▶ _Exercise text_
------------------------------------------------------------

My Lords, I draw attention to my entry in the Lords register. I hope the Government will reflect further on this issue and commend them on bringing forward proposals to address the challenge of funding social care sustainably—something that has been ducked for far too long.
The Intergenerational Fairness Forum, which I am honoured to chair, in 2018-19 held a year-long inquiry that considered sustainable funding for social care and intergenerational fairness. I thank the noble Baronesses, Lady Altmann and Lady Watkins of Tavistock, Baroness Howe of Idlicote and the noble Lords, Lord Howarth of Newport and Lord Willetts, in particular, for the support they gave to that work.
Our inquiry report, Grasping the Nettle: Sustainable Funding for Social Care and Intergenerational Fairness, supported the Dilnot recommendations on a threshold below which people should not have to contribute to their care costs and a £35,000 cap on the total care costs that people should have to pay, which would rise in line with inflation. This lower cap than that planned by the Government would help more people with relatively modest total assets—for example, those whose homes are less valuable.
We recommended that the resources needed to fund social care should be raised by a distinct new, mandatory social care insurance contribution levy at a rate of 1%, which could rise to 2% for those aged 50-plus if additional resources are needed to meet rising care costs.
We also proposed that this new levy should apply only to adults over the age of 40 and that it should then be paid by all adults for as long as they continued to work. We proposed this age threshold because our
aim was to develop a system for funding social care that met our test of intergenerational fairness—one in which all generations contribute, no one generation is impacted unduly and costs are not simply left for future generations to bear. Our recommendations would also ensure that the heaviest burden falls on those best placed to contribute.
We recognised that funding free social care through 1% social care insurance contributions on working adults over the age of 40 alone fails to meet the test of intergenerational fairness because the burden for paying for social care would then fall too heavily on these workers, while retired people would contribute little or nothing.
Like the Government, we rejected the use of income tax to fund better social care, because this is the system that has been tried, and has failed, in recent decades. Funding social care through income tax would mean that it continues to be at risk of suffering from rationing as a result of spending restrictions or when social care is not a high political priority in comparison with competing public services or tax cuts. A hypothecated, mandatory system of social care insurance is not exposed to this risk.
Apart from the absence of an age threshold for the Government’s new health and social care levy, my two major concerns about the Government’s proposals are that they will not deliver additional resources to the social care sector quickly enough and that, of the £36 billion that they expect to raise, only £5.4 billion is earmarked for social care. Yet again, the social care sector is playing second fiddle to the NHS, when its need for additional resources is at least as urgent.
Like many others, I also believe that, politically, it may be very difficult in the future for the Government to claw back from the NHS the money raised by their health and social care levy to allocate it to social care. Our recommendations also aimed to ensure that sufficient resources were raised to extend the provision of social care so that more of the people whose needs are currently unmet would be covered. So, in addition to a 1% social care insurance contribution levy, we recommended additional measures that would allow the Government to increase funding for social care significantly in the short term. These recommendations fell into two broad categories: those raising additional funds for the Government, which we wanted to be ring-fenced for social care, and those saving the Government money that we wanted to be redeployed to social care.

------------------------------------------------------------

▶ _What you will do_
Rewrite the part of the social care speech that opens with the words containing "My Lords, I" and closes with "to that work.", changing every "inquiry" to "review".

▶ _Information_
------------------------------------------------------------

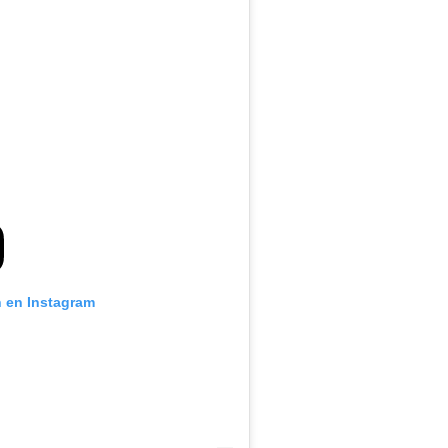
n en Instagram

------------------------------------------------------------

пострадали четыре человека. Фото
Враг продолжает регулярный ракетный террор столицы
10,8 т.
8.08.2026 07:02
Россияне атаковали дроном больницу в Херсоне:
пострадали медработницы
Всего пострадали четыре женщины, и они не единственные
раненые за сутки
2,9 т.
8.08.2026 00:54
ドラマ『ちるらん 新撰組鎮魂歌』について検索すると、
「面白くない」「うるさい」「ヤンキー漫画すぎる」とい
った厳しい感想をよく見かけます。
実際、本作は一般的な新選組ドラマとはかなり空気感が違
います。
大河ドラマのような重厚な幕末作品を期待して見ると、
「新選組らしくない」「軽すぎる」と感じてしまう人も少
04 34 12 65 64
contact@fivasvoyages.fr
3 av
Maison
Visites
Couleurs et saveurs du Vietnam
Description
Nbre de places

------------------------------------------------------------

▶ _Solved exercise_
My Lords, I draw attention to my entry in the Lords register. I hope the Government will reflect further on this issue and commend them on bringing forward proposals to address the challenge of funding social care sustainably—something that has been ducked for far too long.
The Intergenerational Fairness Forum, which I am honoured to chair, in 2018-19 held a year-long review that considered sustainable funding for social care and intergenerational fairness. I thank the noble Baronesses, Lady Altmann and Lady Watkins of Tavistock, Baroness Howe of Idlicote and the noble Lords, Lord Howarth of Newport and Lord Willetts, in particular, for the support they gave to that work.